# SHNF? Bow Hunters



## prophead (May 25, 2012)

Has anyone been out to Sam Houston this season & bow hunted? Any luck, any tips; was planning on going out this week but looks like more rain coming starting Monday.


----------



## Freight Mover (Feb 17, 2013)

I went out about 6 or 7 times in Oct. Saw a lot of does but did not get any shots. I tend to stay away once the general season starts. I will go back in a couple of weeks when there are not so many people.

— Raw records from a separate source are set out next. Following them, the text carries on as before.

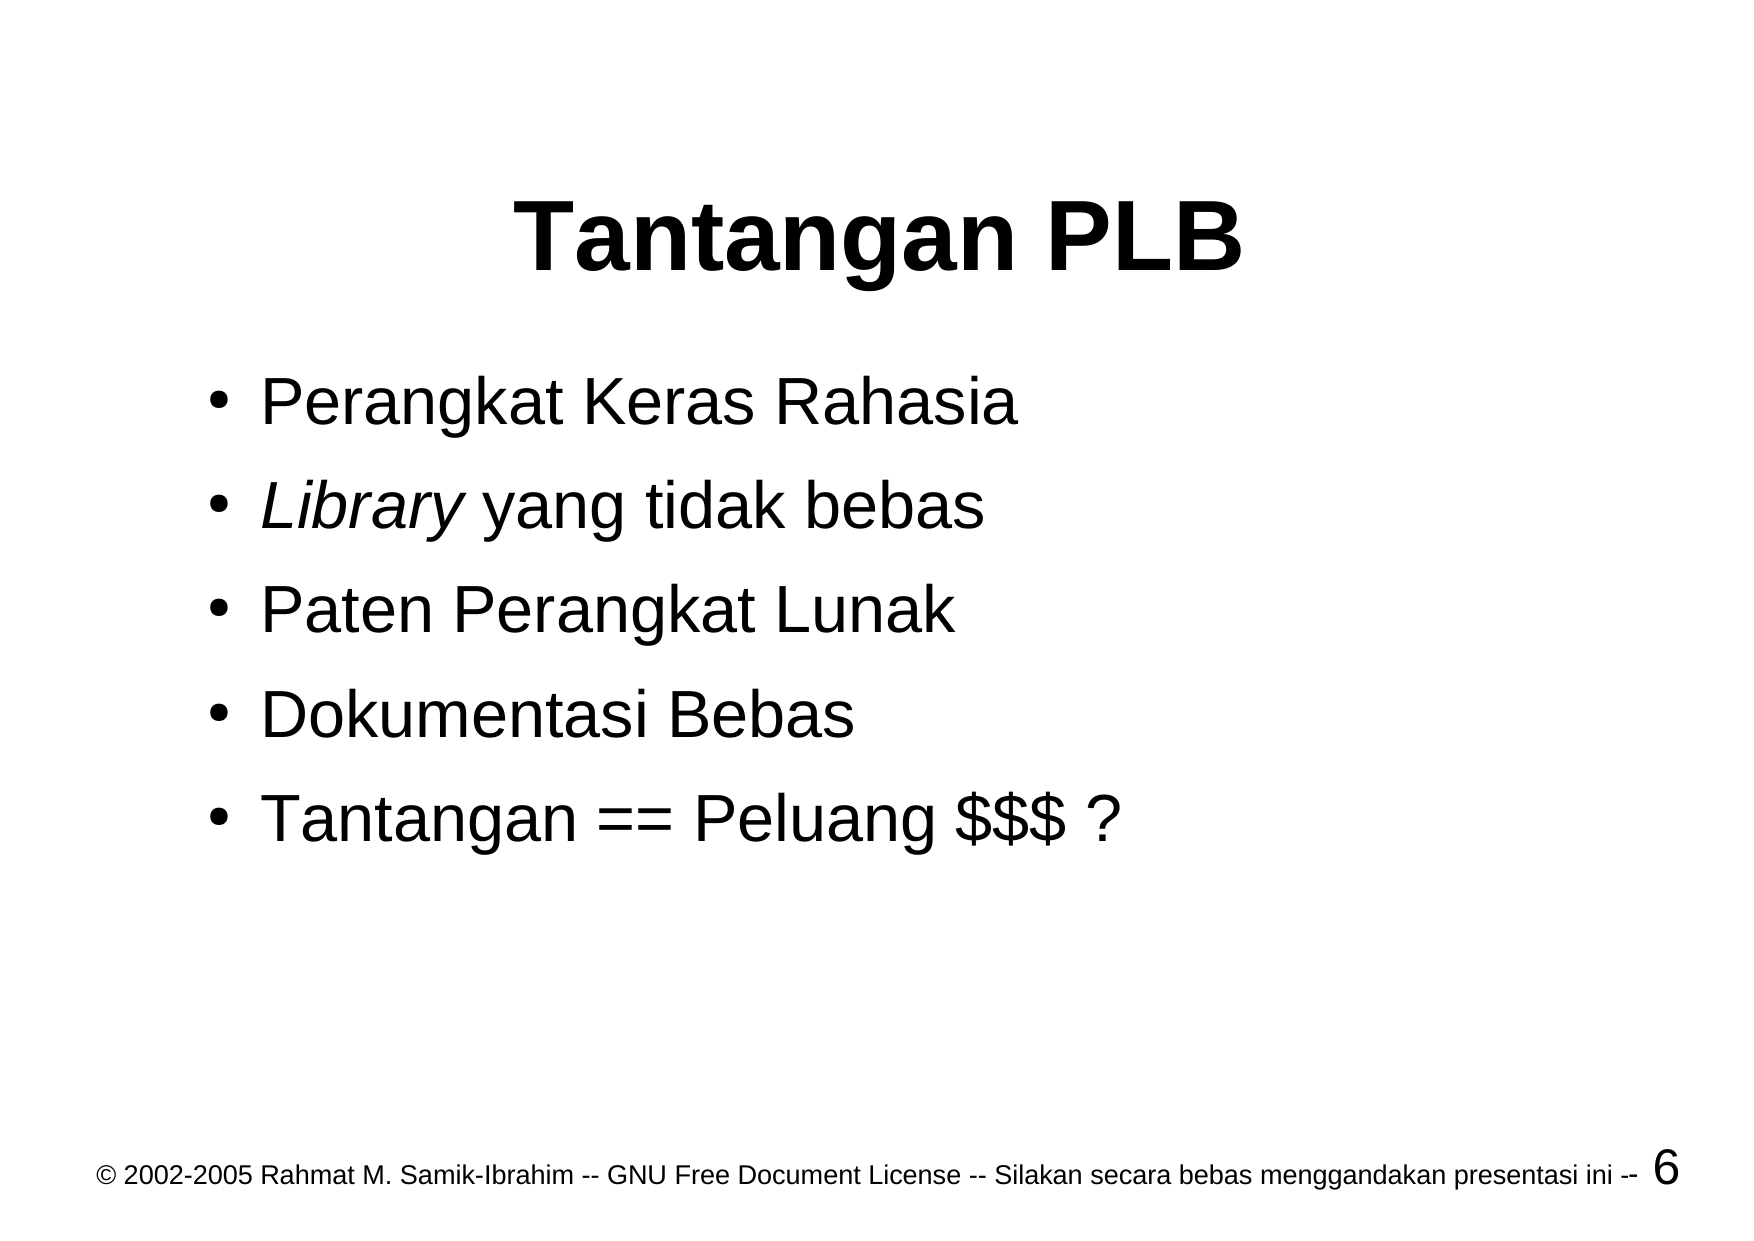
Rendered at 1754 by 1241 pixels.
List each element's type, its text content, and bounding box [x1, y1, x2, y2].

title Tantangan PLB [171, 139, 1589, 332]
list Perangkat Keras Rahasia Library yang tidak bebas Paten Perangkat Lunak Dokumentasi Bebas Tantangan == Peluang $$$ ? [171, 363, 1589, 1090]
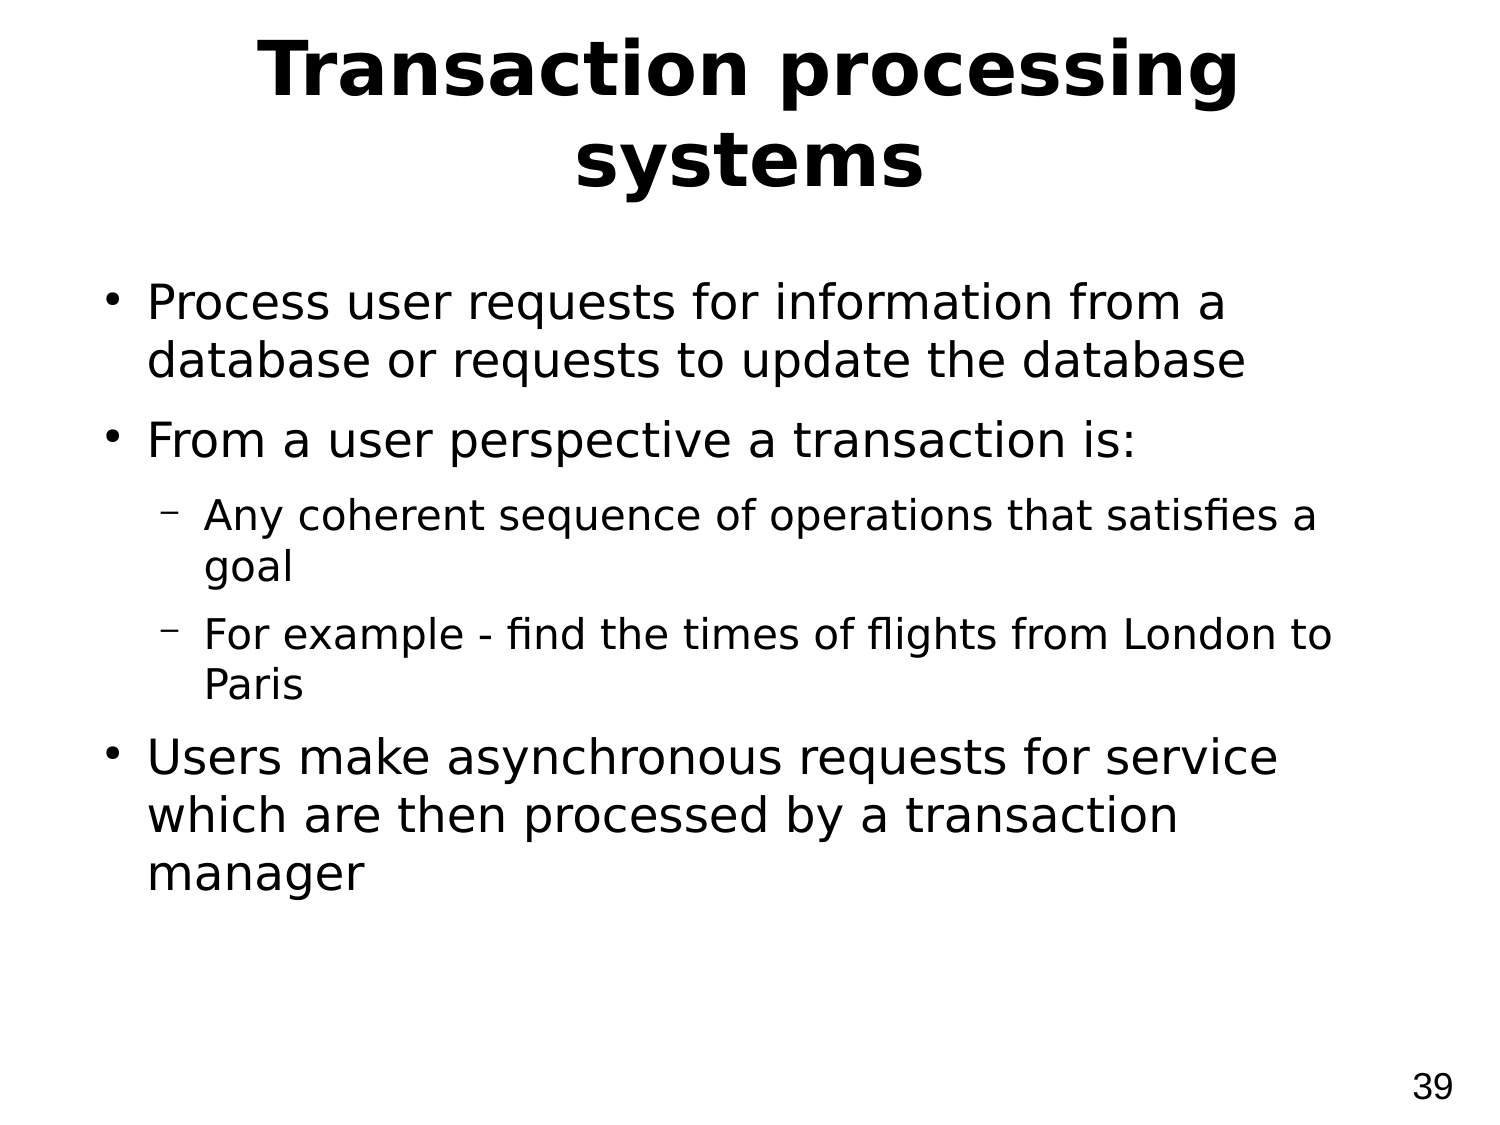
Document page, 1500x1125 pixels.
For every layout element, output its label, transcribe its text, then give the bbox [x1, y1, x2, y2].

list Process user requests for information from a database or requests to update the database From a user perspective a transaction is: Any coherent sequence of operations that satisfies a goal For example - find the times of flights from London to Paris Users make asynchronous requests for service which are then processed by a transaction manager [75, 263, 1425, 916]
title Transaction processing systems [75, 44, 1425, 177]
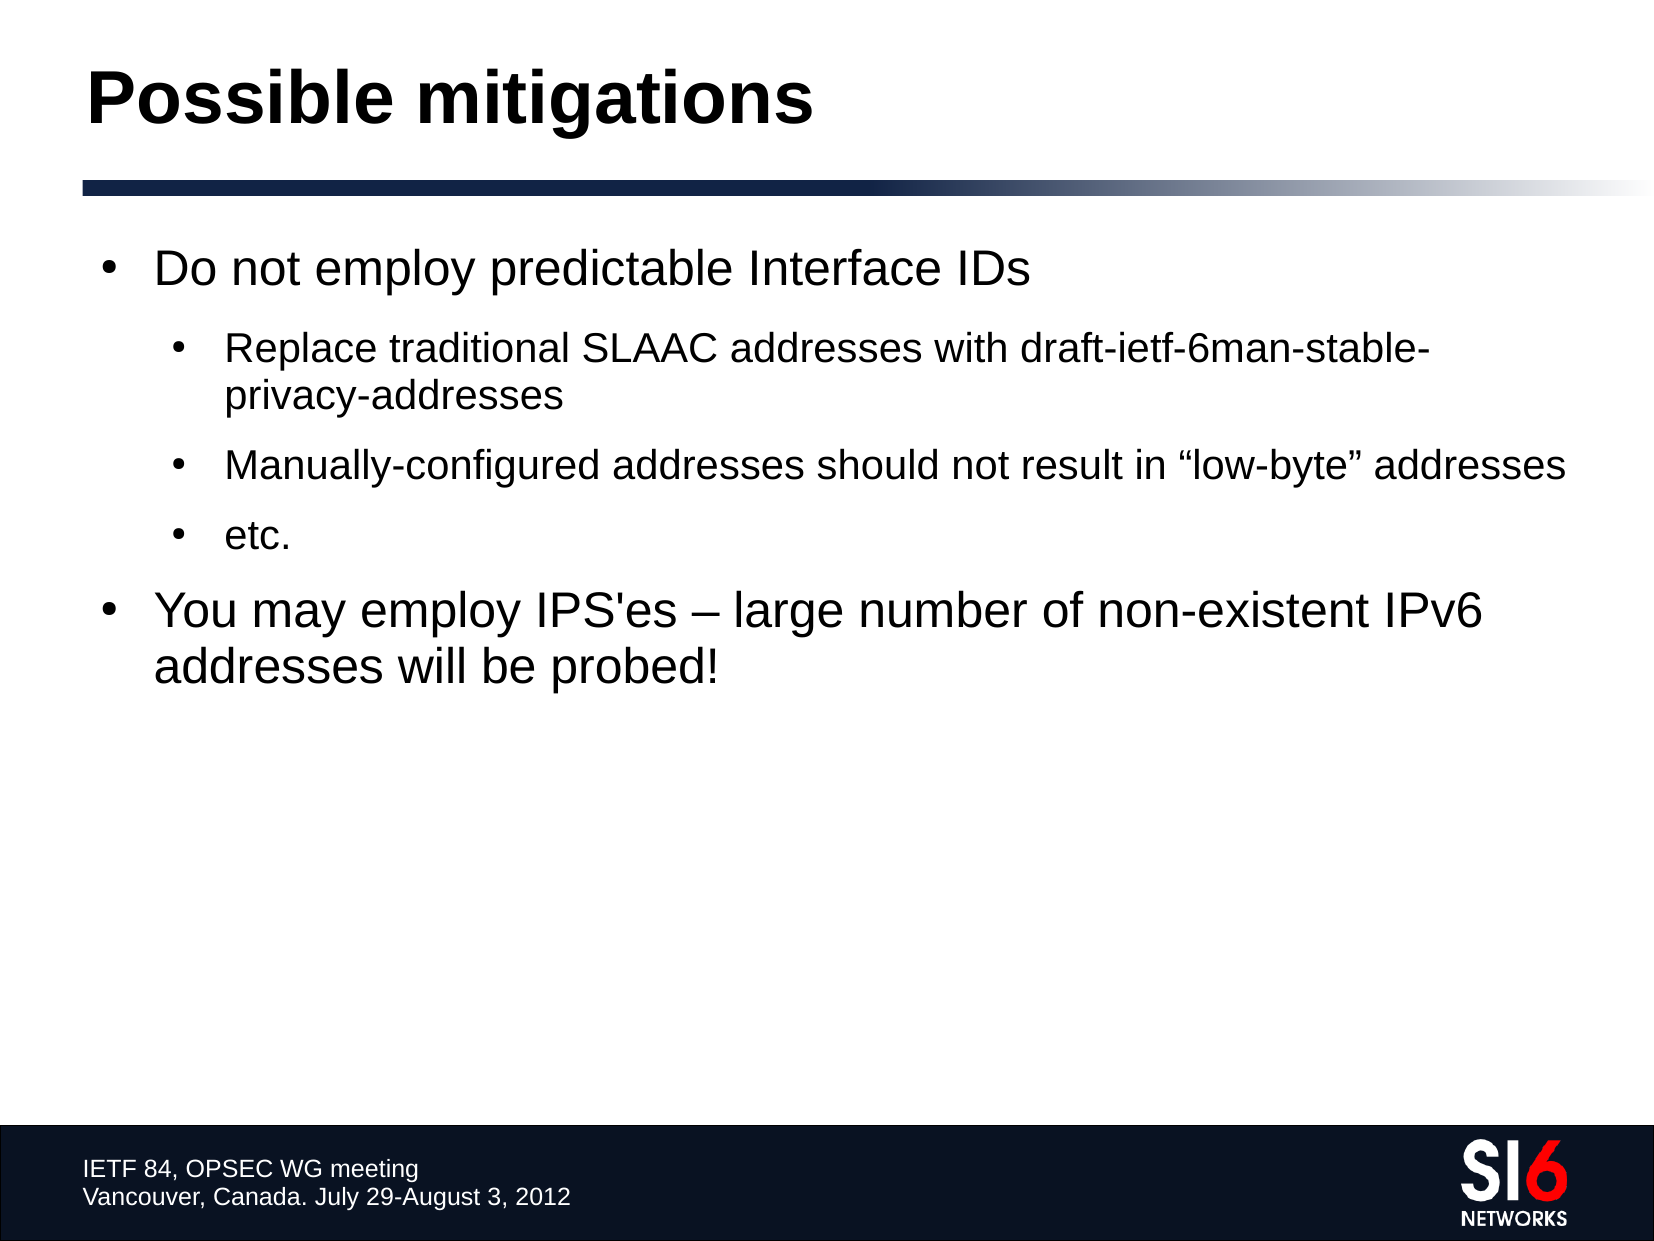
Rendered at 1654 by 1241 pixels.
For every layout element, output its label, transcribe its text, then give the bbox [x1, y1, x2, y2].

title Possible mitigations [86, 30, 1576, 166]
list Do not employ predictable Interface IDs Replace traditional SLAAC addresses with draft-ietf-6man-stable-privacy-addresses Manually-configured addresses should not result in “low-byte” addresses etc. You may employ IPS'es – large number of non-existent IPv6 addresses will be probed! [82, 240, 1571, 1059]
picture [1461, 1139, 1567, 1226]
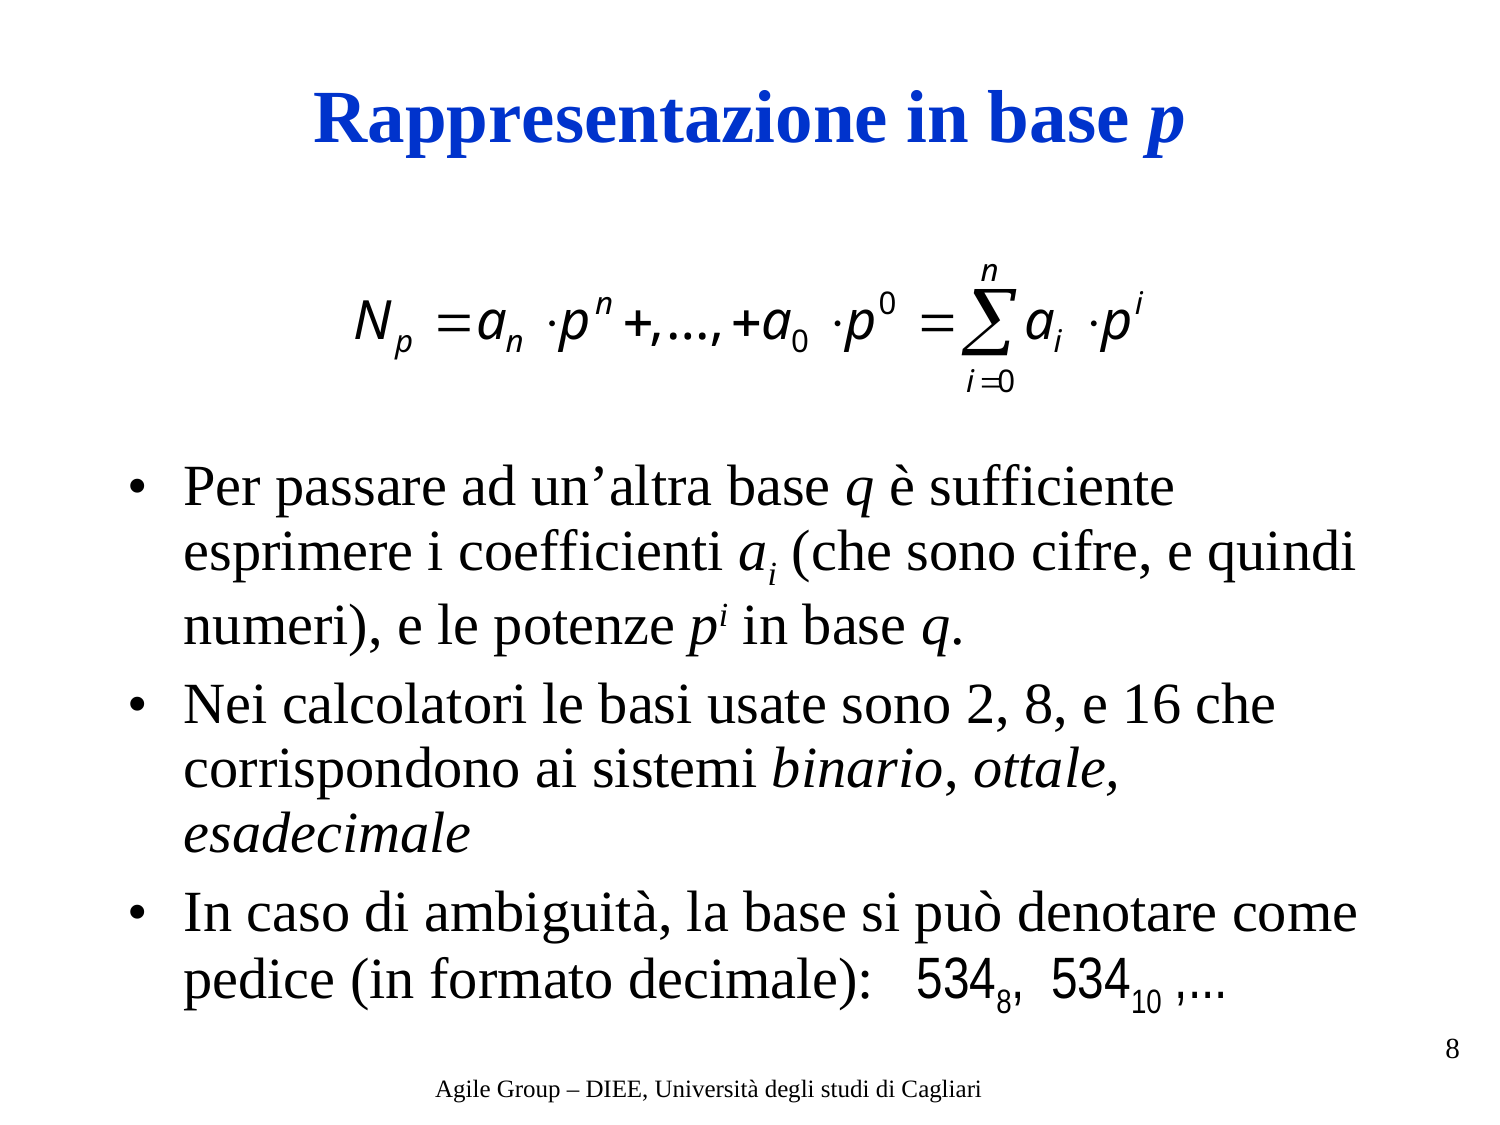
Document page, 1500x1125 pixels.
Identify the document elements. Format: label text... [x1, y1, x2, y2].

Have you bow hunted there before?


----------



## DawgFish (Jun 24, 2004)

*SHNF*

Scout - scout - scout. I plan on resuming bow hunting in a week or so after crowds are gone. Deer will be much more wary than bow season after the crowds from opening day.


----------



## prophead (May 25, 2012)

Freight Mover said:


> I went out about 6 or 7 times in Oct. Saw a lot of does but did not get any shots. I tend to stay away once the general season starts. I will go back in a couple of weeks when there are not so many people.
> 
> Have you bow hunted there before?


I have not. I know there is a designated bow area & have visited in the off season; it seemed a little difficult to traverse, maybe thats why they gave it to the bow hunters lol. At any rate if anyone is going that way this week & would prefer some company give me a buzz. I live just north of Tomball.


----------